* EXERCISE INPUT
○ ○ ○

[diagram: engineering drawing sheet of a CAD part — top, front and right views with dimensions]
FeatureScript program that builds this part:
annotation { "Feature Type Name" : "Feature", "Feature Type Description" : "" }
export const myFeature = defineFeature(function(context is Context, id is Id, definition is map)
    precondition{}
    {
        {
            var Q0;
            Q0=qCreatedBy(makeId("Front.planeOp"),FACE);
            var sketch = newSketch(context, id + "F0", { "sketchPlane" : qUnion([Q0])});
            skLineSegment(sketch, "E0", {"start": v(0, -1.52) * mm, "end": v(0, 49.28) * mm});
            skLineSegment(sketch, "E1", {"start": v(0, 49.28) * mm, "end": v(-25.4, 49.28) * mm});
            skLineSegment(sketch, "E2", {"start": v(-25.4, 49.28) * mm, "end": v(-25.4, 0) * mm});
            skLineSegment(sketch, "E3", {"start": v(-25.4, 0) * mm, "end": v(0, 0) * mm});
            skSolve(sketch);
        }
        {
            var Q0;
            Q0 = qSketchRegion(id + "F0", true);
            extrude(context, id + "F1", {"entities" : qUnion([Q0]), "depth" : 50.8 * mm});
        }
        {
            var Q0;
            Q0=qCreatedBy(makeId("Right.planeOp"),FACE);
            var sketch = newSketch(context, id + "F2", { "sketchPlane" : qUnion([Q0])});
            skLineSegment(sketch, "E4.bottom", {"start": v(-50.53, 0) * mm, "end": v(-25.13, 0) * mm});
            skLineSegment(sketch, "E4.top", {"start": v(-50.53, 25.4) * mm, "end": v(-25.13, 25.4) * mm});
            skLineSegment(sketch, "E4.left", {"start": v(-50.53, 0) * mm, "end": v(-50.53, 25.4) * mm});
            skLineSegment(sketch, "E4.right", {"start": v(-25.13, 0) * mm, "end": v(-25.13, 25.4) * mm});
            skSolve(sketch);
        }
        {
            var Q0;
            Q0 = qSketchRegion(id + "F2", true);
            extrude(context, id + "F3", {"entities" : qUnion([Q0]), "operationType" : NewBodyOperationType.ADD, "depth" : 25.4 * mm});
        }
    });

○ ○ ○

Reproduce word for word everything from the start of the data down to the line containing "v(0, -1.52) *", with both ends included.

* SOLUTION TO THE PROBLEM
[diagram: engineering drawing sheet of a CAD part — top, front and right views with dimensions]
FeatureScript program that builds this part:
annotation { "Feature Type Name" : "Feature", "Feature Type Description" : "" }
export const myFeature = defineFeature(function(context is Context, id is Id, definition is map)
    precondition{}
    {
        {
            var Q0;
            Q0=qCreatedBy(makeId("Front.planeOp"),FACE);
            var sketch = newSketch(context, id + "F0", { "sketchPlane" : qUnion([Q0])});
            skLineSegment(sketch, "E0", {"start": v(0, -1.52) * mm, "end": v(0, 49.28) * mm});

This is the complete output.